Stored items
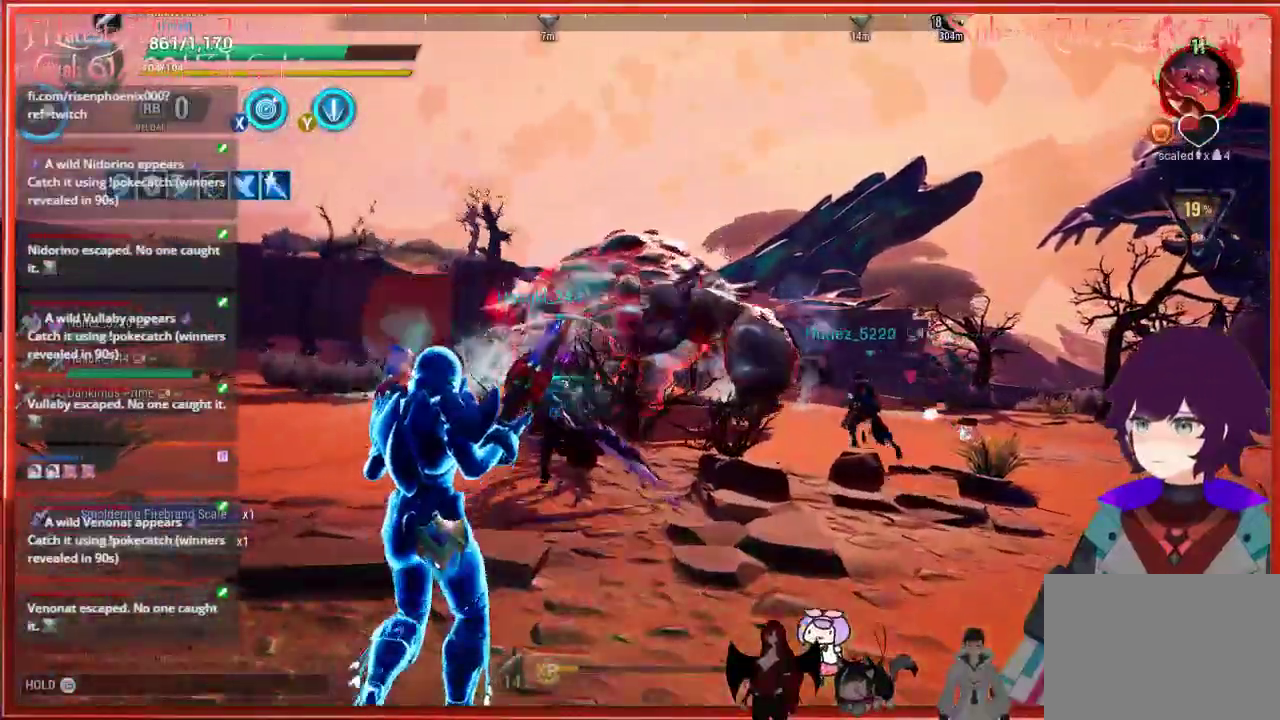
{"buttons": [], "left_stick": "up", "right_stick": "center", "events": [[233, "R2", "up"]]}
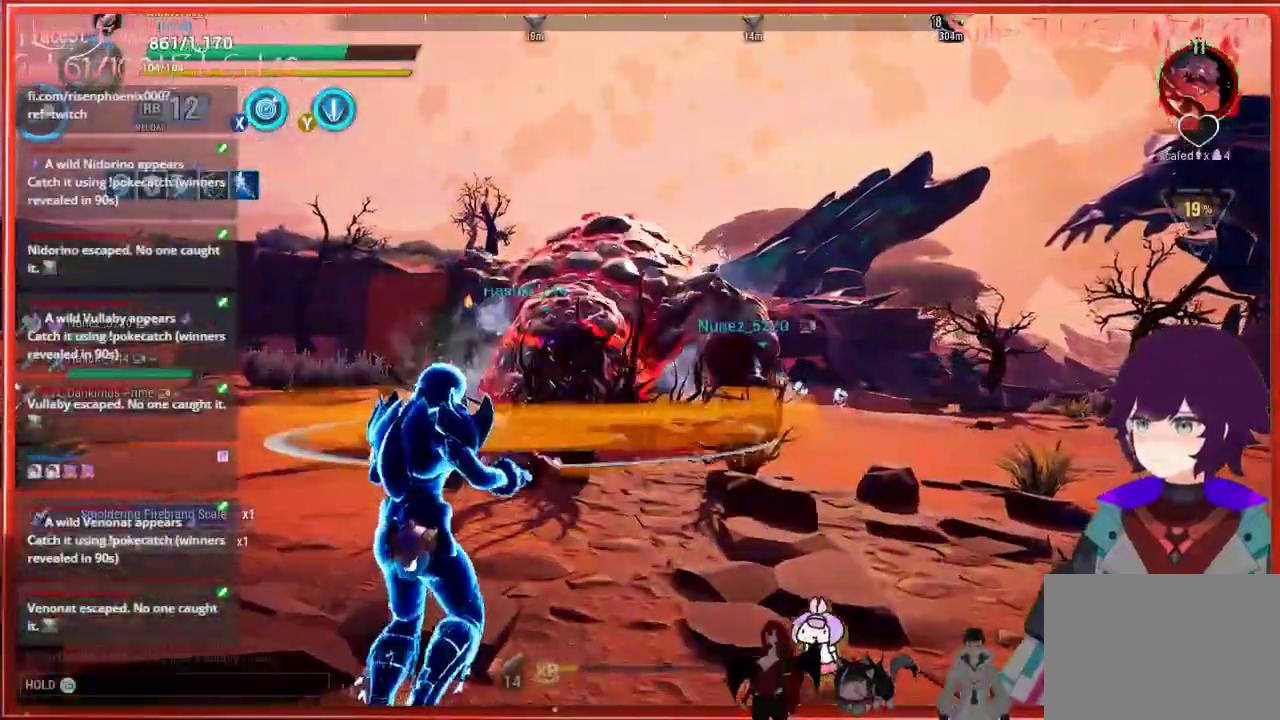
{"buttons": [], "left_stick": "up", "right_stick": "center", "events": []}
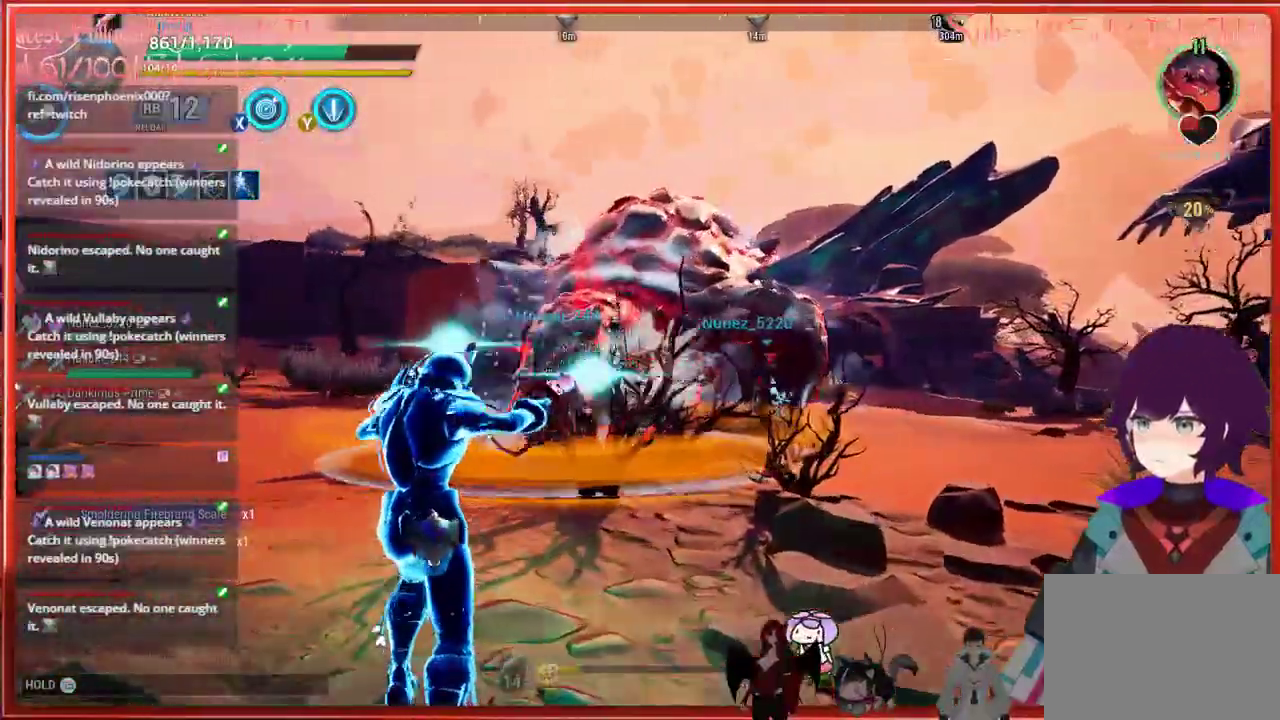
{"buttons": [], "left_stick": "up", "right_stick": "center", "events": []}
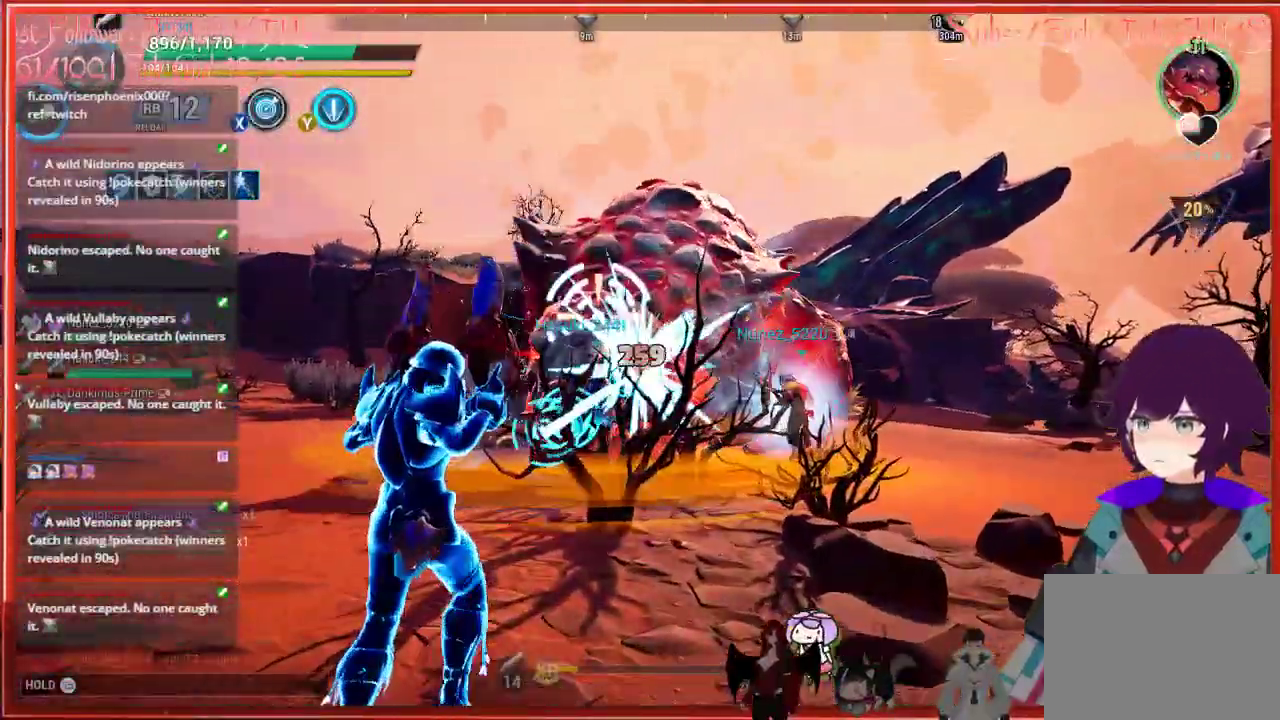
{"buttons": [], "left_stick": "up", "right_stick": "center", "events": []}
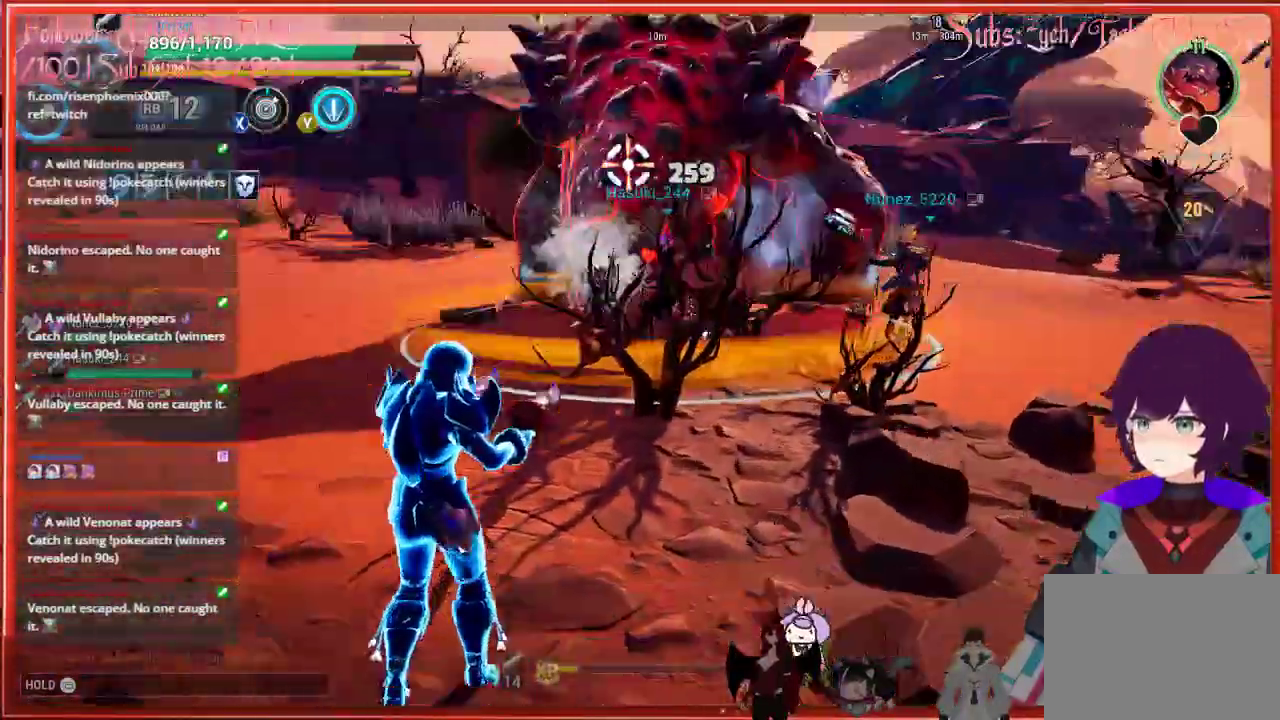
{"buttons": [], "left_stick": "down-right", "right_stick": "center", "events": [[117, "left_stick", "down-left"], [233, "left_stick", "down"], [233, "right_stick", "down"], [333, "left_stick", "down-right"], [333, "right_stick", "center"]]}
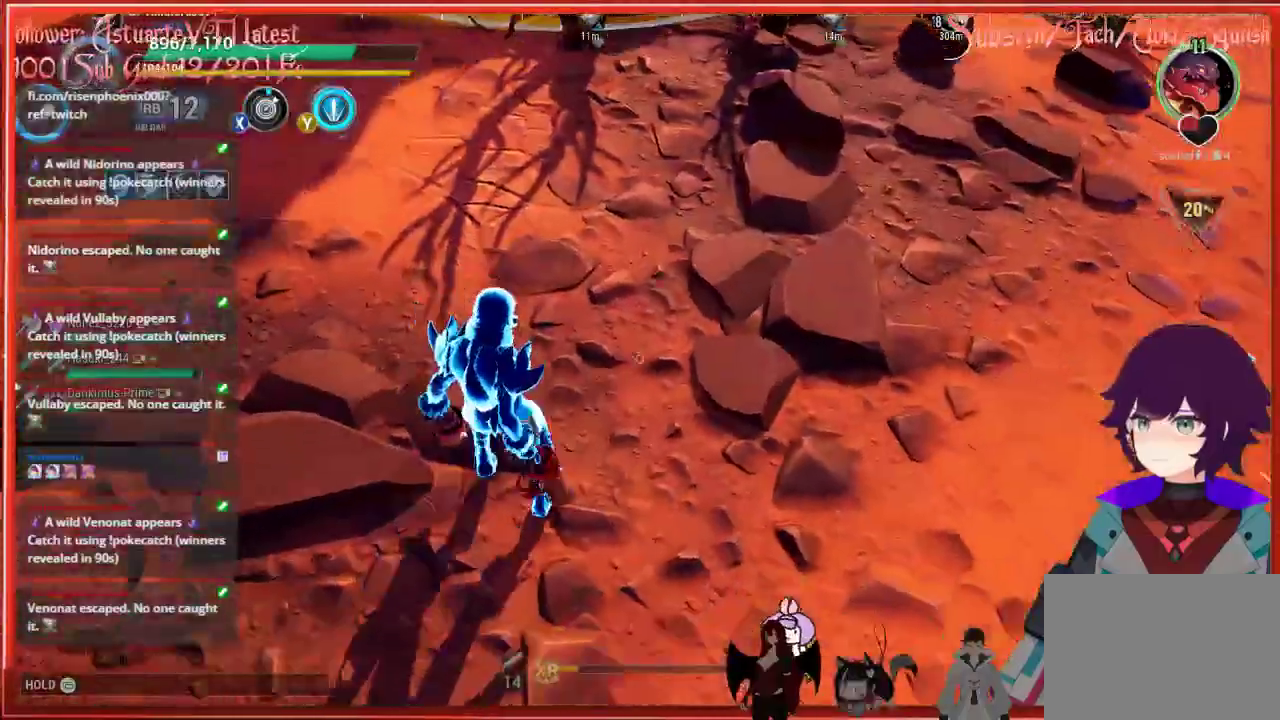
{"buttons": [], "left_stick": "up-left", "right_stick": "center", "events": [[83, "Y", "down"], [267, "Y", "up"], [467, "left_stick", "up-left"]]}
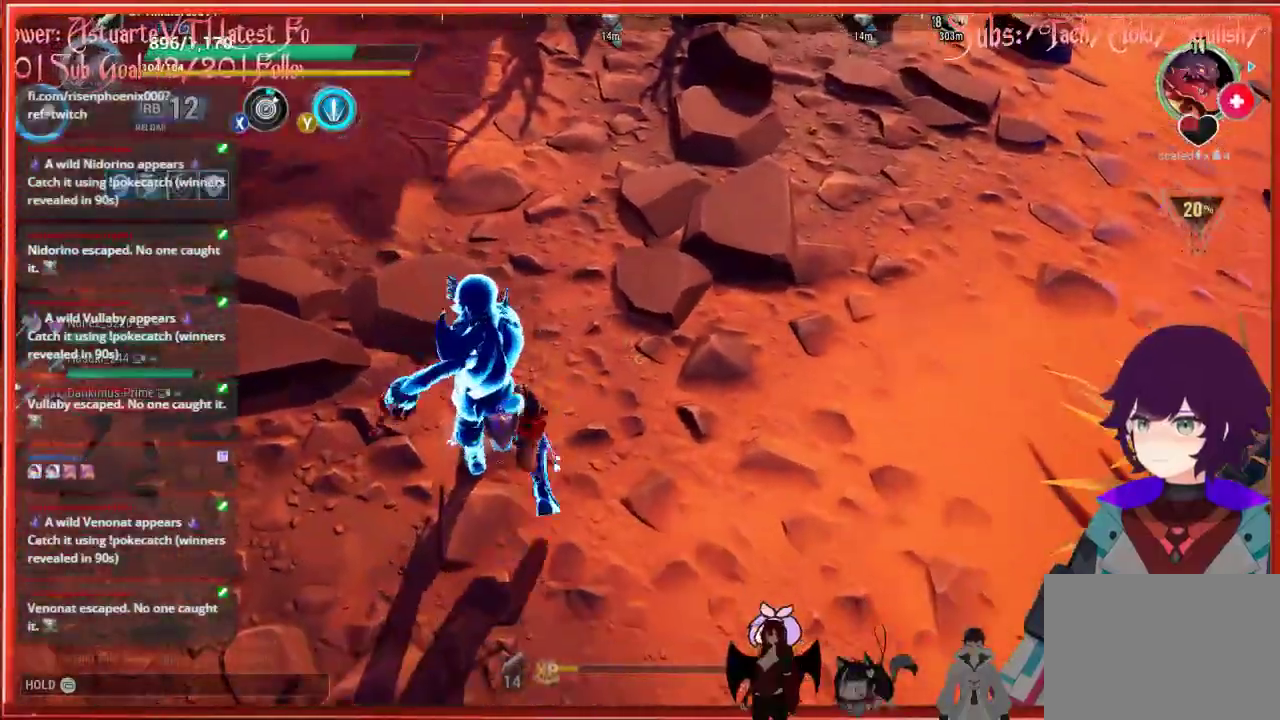
{"buttons": [], "left_stick": "up", "right_stick": "up", "events": [[167, "left_stick", "up"], [217, "right_stick", "up"]]}
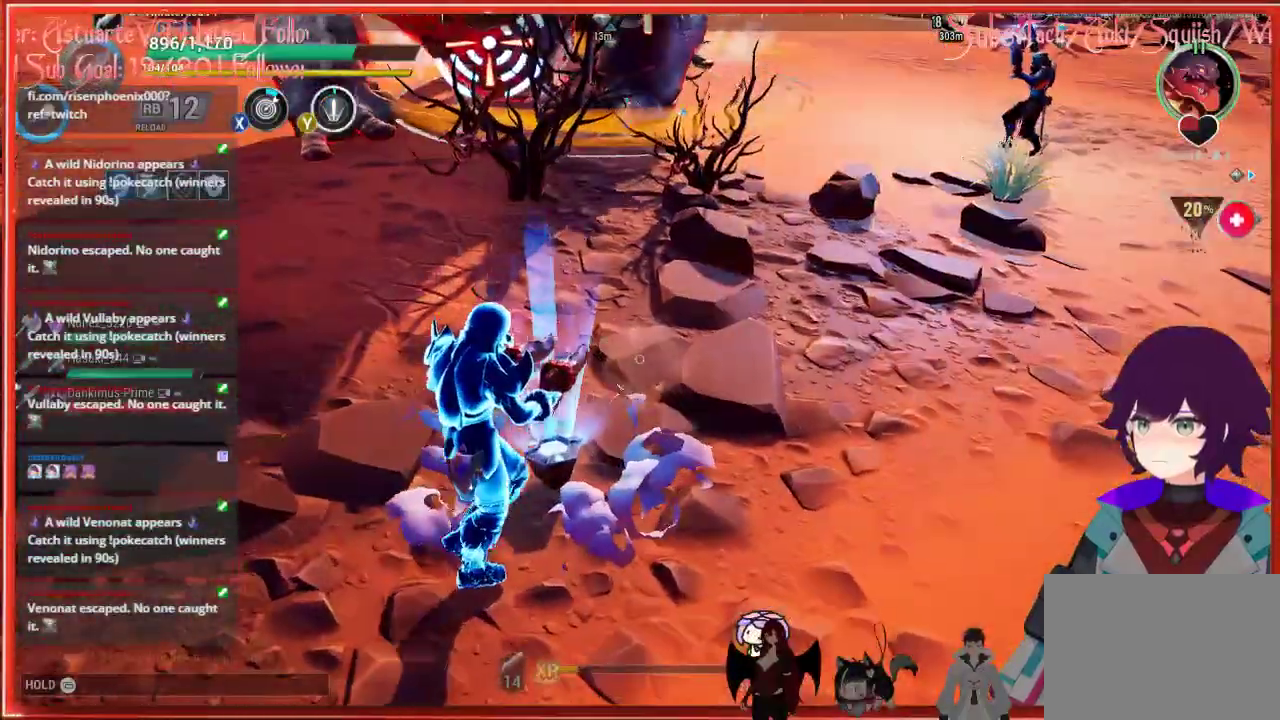
{"buttons": [], "left_stick": "up-right", "right_stick": "center", "events": [[33, "left_stick", "up-right"], [383, "right_stick", "center"]]}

WHAT THE EXERCISE ASKS:
Would you count the lines in the data that contain the word "down" and state only the number?

REPLY TO THE EXERCISE:
2